Supplied entries =
^^^^
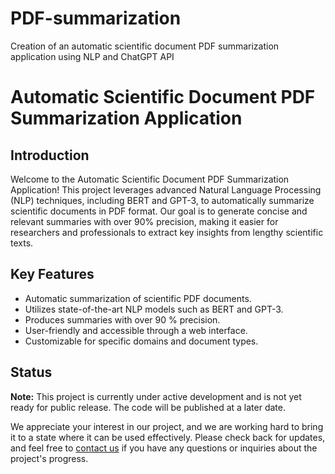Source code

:# PDF-summarization
Creation of an automatic scientific document PDF summarization application using NLP and ChatGPT API

# Automatic Scientific Document PDF Summarization Application

## Introduction

Welcome to the Automatic Scientific Document PDF Summarization Application! This project leverages advanced Natural Language Processing (NLP) techniques, including BERT and GPT-3, to automatically summarize scientific documents in PDF format. Our goal is to generate concise and relevant summaries with over 90% precision, making it easier for researchers and professionals to extract key insights from lengthy scientific texts.

## Key Features

- Automatic summarization of scientific PDF documents.
- Utilizes state-of-the-art NLP models such as BERT and GPT-3.
- Produces summaries with over 90 % precision.
- User-friendly and accessible through a web interface.
- Customizable for specific domains and document types.

## Status

**Note:** This project is currently under active development and is not yet ready for public release. The code will be published at a later date.

We appreciate your interest in our project, and we are working hard to bring it to a state where it can be used effectively. Please check back for updates, and feel free to [contact us](mailto:rachid.effghi@gmail.com) if you have any questions or inquiries about the project's progress.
^^^^
Exercise aim =
Beginning from the line that contains "- Produces summaries", give each line again exactly, through the final line of the records.

Exercise response =
- Produces summaries with over 90 % precision.
- User-friendly and accessible through a web interface.
- Customizable for specific domains and document types.

## Status

**Note:** This project is currently under active development and is not yet ready for public release. The code will be published at a later date.

We appreciate your interest in our project, and we are working hard to bring it to a state where it can be used effectively. Please check back for updates, and feel free to [contact us](mailto:rachid.effghi@gmail.com) if you have any questions or inquiries about the project's progress.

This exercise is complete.